Bias Incident – Any act or behavior that is a violation of the Student Code of Conduct and reasonably believed to be motivated by a consideration (real or perceived) of race, color, creed, religion, age, sex, gender (including expression), gender identity, national origin, marital or parental status, sexual orientation, citizenship status, disability or any other basis prohibited by law.

Bullying or Intimidation - For purposes of this policy bullying shall have the same meaning as harassment.
Controlled Substance - is a drug or other substance identified in certain provisions of the federal Controlled Substance Act specified in both federal and New York State law and regulations applicable to this Code.

Cyberbullying - Cyberbullying is defined as harassment or bullying through any form of electronic communication.  In order to be actionable under this Policy, cyberbullying that occurs off school property must create, or would foreseeably create, a risk of substantial disruption within the school environment, where it is foreseeable that the conduct, threats, intimidation or abuse might reach school property.  Types of cyberbullying can include, but not be limited to, posting, sending or forwarding inappropriate, hateful, humiliating or derogatory messages or images, sharing private information, sending hateful or defamatory remarks that can include racial, religious, ethnic, or homophobic messages or statements based upon any actual or perceived characteristics including, but not limited to, those under bullying and harassment.

Discrimination - For purposes of this policy, the term discrimination means the denial of rights, benefits, justice, equitable treatment or access to facilities based on a person’s actual or perceived race, color, weight, national origin, ethnic group, religion, religious practice, disability, sexual orientation, gender (identity and expression) and sex.
Discrimination or harassment within the meaning of this policy shall include a single severe incident or multiple incidents that are pervasive in nature that create a hostile environment.

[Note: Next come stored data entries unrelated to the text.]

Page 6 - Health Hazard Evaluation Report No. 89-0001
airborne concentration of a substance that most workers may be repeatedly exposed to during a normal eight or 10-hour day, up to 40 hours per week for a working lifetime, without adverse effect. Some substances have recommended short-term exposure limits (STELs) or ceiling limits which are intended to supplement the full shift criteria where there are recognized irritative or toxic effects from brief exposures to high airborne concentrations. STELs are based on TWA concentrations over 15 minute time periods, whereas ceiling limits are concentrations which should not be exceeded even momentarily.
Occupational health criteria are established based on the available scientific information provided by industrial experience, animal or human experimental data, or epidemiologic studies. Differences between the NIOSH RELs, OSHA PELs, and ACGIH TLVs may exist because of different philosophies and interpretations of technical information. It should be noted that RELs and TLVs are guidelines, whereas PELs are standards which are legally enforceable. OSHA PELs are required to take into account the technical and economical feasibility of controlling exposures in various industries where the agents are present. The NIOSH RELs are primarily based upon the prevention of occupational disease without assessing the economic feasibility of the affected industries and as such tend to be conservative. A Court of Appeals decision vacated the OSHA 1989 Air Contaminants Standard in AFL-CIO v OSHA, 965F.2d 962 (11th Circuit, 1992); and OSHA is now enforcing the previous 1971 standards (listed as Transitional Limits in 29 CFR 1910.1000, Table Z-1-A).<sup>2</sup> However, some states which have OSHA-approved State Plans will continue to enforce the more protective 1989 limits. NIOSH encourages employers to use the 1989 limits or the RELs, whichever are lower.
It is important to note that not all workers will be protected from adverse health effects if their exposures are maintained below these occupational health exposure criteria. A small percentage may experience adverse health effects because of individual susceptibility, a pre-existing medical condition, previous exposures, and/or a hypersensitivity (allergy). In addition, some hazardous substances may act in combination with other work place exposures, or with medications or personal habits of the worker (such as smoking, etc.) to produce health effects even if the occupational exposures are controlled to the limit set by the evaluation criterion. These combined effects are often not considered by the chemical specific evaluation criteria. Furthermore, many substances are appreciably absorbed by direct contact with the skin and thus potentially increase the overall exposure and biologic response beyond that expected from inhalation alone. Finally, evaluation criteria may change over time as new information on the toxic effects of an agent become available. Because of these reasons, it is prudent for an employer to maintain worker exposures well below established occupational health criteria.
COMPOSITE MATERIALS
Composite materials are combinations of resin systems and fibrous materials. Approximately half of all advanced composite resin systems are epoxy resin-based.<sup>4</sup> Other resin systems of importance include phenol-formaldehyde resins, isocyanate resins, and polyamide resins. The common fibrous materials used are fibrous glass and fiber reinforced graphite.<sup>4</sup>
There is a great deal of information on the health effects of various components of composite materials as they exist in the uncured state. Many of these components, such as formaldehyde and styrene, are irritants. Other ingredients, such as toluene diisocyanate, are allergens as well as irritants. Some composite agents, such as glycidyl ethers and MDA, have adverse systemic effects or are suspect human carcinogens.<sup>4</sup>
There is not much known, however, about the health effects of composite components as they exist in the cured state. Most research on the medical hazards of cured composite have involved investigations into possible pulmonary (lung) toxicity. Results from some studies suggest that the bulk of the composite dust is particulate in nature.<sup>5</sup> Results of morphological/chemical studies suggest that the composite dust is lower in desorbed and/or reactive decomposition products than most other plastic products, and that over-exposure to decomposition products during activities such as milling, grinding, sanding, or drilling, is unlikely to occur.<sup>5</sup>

Firearms - pursuant to 18 USC 921 for purposes of the Gun Free Schools Act means (A) any weapon (including a starter gun) which will or is designed to or may readily be converted to expel a projectile by the action of an explosive; (B) the frame or receiver of any such weapon; (C) any firearm muffler or firearm silencer; or (D) any destructive device.  Such term does not include a non-functional antique firearm.

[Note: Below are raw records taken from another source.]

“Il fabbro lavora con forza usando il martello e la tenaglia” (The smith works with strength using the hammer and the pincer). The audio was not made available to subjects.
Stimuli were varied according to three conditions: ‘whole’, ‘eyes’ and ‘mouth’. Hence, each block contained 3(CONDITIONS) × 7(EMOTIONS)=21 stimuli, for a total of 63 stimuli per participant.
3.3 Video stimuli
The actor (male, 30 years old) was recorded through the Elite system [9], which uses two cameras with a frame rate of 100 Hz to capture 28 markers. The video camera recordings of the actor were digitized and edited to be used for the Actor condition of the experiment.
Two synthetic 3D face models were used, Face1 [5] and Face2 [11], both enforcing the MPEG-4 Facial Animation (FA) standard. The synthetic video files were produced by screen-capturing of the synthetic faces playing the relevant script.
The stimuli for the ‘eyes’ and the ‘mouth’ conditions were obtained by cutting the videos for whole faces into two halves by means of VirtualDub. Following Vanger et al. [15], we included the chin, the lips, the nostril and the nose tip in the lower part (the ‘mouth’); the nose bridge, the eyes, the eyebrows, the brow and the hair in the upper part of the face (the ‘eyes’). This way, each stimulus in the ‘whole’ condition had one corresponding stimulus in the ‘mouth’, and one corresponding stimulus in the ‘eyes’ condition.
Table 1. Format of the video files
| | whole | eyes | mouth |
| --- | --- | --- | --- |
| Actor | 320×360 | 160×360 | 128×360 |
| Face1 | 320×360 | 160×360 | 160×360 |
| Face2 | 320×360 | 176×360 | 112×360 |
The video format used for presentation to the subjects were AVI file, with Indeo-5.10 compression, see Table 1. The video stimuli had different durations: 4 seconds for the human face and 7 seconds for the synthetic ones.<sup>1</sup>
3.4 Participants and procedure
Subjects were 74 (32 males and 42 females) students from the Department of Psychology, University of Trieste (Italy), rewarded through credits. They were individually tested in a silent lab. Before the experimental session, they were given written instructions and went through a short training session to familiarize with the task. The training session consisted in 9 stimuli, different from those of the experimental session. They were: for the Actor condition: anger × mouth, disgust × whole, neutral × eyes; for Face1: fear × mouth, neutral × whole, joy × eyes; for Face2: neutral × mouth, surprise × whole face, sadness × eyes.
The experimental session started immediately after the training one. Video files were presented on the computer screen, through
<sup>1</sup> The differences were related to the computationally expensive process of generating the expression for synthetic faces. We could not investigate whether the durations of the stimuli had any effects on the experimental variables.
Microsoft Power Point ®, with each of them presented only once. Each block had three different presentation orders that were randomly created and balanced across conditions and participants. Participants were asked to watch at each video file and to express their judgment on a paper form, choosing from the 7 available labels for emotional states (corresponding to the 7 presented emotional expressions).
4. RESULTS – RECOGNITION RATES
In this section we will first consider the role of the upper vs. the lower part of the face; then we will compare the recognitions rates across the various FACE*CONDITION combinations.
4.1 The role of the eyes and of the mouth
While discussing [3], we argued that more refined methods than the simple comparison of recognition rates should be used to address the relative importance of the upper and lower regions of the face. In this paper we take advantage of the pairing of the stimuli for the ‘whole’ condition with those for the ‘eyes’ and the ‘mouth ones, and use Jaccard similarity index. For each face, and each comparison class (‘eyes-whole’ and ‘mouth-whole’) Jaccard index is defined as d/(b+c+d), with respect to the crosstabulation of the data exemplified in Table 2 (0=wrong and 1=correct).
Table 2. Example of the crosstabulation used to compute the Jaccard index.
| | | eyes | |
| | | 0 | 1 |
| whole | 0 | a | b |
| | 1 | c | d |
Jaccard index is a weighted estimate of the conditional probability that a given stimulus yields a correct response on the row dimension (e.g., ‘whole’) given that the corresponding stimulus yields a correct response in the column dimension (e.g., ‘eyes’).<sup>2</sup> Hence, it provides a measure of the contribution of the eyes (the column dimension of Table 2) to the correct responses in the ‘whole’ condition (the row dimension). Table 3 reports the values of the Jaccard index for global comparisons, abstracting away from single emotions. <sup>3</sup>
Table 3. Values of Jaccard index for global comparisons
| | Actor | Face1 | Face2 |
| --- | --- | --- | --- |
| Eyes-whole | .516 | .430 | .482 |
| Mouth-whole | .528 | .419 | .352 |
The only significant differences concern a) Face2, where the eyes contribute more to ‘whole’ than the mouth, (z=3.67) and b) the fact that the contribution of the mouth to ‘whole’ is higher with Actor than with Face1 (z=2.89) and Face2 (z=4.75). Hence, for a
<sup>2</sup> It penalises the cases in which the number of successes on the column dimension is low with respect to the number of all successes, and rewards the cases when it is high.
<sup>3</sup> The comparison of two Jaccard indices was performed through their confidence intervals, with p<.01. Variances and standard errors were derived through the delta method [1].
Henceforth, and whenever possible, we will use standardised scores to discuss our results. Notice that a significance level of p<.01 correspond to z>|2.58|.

Harassment – For purposes of this policy, the term harassment shall mean the creation of a hostile environment by conduct, verbal threats, intimidation or abuse including cyberbullying that (a) has or would have the effect of unreasonably and substantially interfering with a student’s educational performance, opportunities or benefits, or mental, emotional or physical well-being; (b) reasonably causes or would reasonably be expected to cause a student to fear for his/her/their own physical safety, or (c) reasonably causes or reasonably be expected to cause physical injury or emotional harm to a student; or (d) occurs off school property and creates or would foreseeably create a risk of substantial disruption within the school environment, where it is foreseeable that the conduct, threats, intimidation or abuse might reach the school property.  Acts of harassment and bullying shall include, but not be limited to, those acts based on a person’s actual or perceived race, color, weight, national origin, ethnic group, religion, religious practice, disability, sexual orientation, gender (including gender identity or expression), transgender status, political expression or sex.  For the purposes of this definition the term “threats, intimidation or abuse” shall include verbal and non-verbal actions.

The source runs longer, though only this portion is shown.